Вот почему из всех «точных наук» меня больше всего привлекала химия, наука, так сказать, «полу-точная». Помню, когда я пришел на химический факультет Московского университета в день открытых дверей, профессор продемонстрировал, как смесь нескольких полупрозрачных жидкостей быстро превращается в затвердевающий гель. Я знал, что это просто химическая формула, основанная на математических расчетах, электронах, положительных и отрицательных зарядах и т.д., и все-таки реальность превращения вещества в иное физическое состояние меня поразило. Поэтому я знал химию хорошо, получил высший балл на вступительных экзаменах и был принят в желанный 1-й Медицинский институт им. Сеченова. Я был представителем третьего поколения в медицине. Славно было идти по стопам моих родителей, многие профессора и преподаватели узнавали мою фамилию, поскольку в свое время вместе с ними учились. Вообще в Москве это было комфортно – принадлежать к хорошо известной медицинской семье, даже после окончания Медицинского института, когда я поступил в аспирантуру. Обучение и опыт в области иммунопатологии и иммунологии и ряд опубликованных мною статей очень помогли мне в трудный период становления в Соединенных Штатах. Много раз я возвращался на Пироговку, на «Аллею жизни», и каждый раз возникало только это чувство:
Пройду по Пироговке, упаду
на тот асфальт, где мы в футбол играли.
Теперь там мрачный Фрейда институт
у той пельменной, где психоанализ
практиковали мы на девках наших.
Они, крутя динамо, не давали, не понимая,
что нас лучше нет.
Теперь, три с половиной жизни после,
сижу в кафе на ряженом Арбате
и слушаю Охотный звукоряд,
и думаю: зачем я здесь сижу?
Я знал, это ошибка – возвращаться
к засохшим сотам восковой фигурой,
храня в глазах потусторонний дым.
А подойдешь поближе – он густеет
и, постепенно превращаясь в слепок,
становится глазницами у сфинкса,
что навсегда притягивают взгляд.
Наверное, долги за детство платят так,
в который раз бессмертно выходя
в московское заснеженное поле,
и каждый раз на сквере превращаясь
в седого купидона-пионера
(с комком у бледно-гипсового горла),
сжимающего вместо горна лук.
Я ждал тебя в условленном метро
(что означало разрушенье дома)
под циферблатом с ликом Фаренгейта,
навечно перепутав города.
О, только бы дождаться, ждать до лета,
чтобы потом нам вместе затеряться
хоть в Аризоне, в Юте, навсегда.
Но поздно, холодно.
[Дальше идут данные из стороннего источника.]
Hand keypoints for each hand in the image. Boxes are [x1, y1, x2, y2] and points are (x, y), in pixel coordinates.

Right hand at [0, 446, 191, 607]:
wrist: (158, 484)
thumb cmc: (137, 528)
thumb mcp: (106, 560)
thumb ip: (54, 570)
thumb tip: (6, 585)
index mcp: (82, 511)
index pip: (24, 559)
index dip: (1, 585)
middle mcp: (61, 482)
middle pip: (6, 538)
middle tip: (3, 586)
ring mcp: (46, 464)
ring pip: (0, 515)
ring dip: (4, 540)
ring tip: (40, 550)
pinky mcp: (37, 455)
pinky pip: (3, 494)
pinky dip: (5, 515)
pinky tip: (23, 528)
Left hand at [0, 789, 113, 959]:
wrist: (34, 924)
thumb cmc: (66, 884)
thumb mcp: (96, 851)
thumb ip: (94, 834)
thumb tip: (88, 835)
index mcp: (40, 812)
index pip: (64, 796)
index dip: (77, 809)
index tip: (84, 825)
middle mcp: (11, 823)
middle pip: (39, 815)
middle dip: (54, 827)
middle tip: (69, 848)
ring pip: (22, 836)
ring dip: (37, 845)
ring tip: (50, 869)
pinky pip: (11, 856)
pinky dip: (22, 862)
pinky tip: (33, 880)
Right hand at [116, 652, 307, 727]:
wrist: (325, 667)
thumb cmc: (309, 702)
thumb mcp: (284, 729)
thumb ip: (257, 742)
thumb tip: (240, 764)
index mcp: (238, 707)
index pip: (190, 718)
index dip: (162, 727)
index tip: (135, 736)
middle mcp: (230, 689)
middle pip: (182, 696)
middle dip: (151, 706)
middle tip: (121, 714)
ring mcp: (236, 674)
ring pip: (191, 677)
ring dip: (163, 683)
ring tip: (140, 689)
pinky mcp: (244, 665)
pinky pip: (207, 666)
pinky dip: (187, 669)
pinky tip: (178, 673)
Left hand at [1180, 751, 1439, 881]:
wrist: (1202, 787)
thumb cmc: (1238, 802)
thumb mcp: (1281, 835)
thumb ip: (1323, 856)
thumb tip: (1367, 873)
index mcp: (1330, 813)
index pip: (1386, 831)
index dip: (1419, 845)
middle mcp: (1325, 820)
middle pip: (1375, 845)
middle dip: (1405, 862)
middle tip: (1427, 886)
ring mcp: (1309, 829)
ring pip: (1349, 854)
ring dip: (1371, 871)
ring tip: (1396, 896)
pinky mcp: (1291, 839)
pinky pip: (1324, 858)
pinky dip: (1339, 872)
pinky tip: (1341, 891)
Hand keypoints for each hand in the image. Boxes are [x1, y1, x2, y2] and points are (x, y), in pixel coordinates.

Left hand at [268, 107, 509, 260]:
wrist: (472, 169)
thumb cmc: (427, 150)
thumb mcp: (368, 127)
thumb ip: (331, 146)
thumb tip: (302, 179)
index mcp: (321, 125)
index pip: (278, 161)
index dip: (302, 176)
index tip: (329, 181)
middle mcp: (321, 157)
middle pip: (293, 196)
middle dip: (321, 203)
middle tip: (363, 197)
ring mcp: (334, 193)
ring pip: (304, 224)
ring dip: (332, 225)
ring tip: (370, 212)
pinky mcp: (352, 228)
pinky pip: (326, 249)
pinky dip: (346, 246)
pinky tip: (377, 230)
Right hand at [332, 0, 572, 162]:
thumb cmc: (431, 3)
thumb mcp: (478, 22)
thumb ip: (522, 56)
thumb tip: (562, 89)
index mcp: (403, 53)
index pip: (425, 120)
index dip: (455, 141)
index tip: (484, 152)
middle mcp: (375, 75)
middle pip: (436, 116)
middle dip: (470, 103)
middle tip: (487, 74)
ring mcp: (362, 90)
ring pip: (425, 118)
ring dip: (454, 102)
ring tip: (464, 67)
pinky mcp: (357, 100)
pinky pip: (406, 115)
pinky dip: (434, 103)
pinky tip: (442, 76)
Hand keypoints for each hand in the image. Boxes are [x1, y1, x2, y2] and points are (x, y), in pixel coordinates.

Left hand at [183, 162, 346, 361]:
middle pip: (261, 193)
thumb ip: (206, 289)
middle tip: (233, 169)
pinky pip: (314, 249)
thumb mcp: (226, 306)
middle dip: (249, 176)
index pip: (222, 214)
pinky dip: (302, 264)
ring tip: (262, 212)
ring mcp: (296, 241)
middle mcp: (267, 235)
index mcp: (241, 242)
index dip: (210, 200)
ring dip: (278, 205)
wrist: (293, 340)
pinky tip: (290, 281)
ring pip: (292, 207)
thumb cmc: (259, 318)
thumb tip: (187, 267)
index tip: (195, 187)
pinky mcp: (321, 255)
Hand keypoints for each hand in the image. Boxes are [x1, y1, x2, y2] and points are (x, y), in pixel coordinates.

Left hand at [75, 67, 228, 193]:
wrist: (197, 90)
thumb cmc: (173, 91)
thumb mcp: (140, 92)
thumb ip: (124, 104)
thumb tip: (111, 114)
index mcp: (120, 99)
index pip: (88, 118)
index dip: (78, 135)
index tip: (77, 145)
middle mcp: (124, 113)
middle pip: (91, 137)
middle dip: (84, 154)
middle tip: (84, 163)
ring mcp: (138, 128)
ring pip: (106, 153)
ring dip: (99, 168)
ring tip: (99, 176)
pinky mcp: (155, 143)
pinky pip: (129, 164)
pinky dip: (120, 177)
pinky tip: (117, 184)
Да и рукой подать
до той зимы: декабрь по Фаренгейту,
озноб по Цельсию, заботы по-английски,
советы доброхотов – лепет детский,
а в снах чудесных слов не разобрать.
«Москва слезам не верит». Людям, приезжавшим в Москву, не приходилось рассчитывать на свои прежние достижения, а лучше было забыть прежнее положение и играть по правилам этого огромного жесткого города. Нечто подобное происходило здесь, в Америке, с пришельцами со всего мира – хорошо воспитанными детьми высокообразованных родителей с Ближнего Востока, русскими евреями из интеллигентных семей деятелей науки или искусства, представителями высших каст из Индии. А в медицине одним из лучших способов пройти тяжкую школу отрезвления и подняться по карьерной лестнице было прохождение американской резидентуры.
* * *
Два года, предшествующие эмиграции, были нелегкими. Мы подали документы на выезд по израильскому вызову, весной 1979-го и надеялись уехать через 8–10 месяцев. За этот период мы рассчитывали освоить английский, а я – подготовиться к вступительному медицинскому экзамену в Америке (ECFMG), который позволил бы подтвердить мое медицинское образование и поступить в американскую резидентуру. Однако в 1979-м разразилась война в Афганистане. По каким-то, до сих пор не вполне понятным, соображениям Советский Союз решил взять это дело в свои руки. В Афганистане произошел кровавый государственный переворот; советские десантники захватили дворец президента (типичное развитие событий!), доставили его отрубленную голову в Москву и началась долгая жестокая война против афганских бойцов джихада, с участием Осамы бен Ладена.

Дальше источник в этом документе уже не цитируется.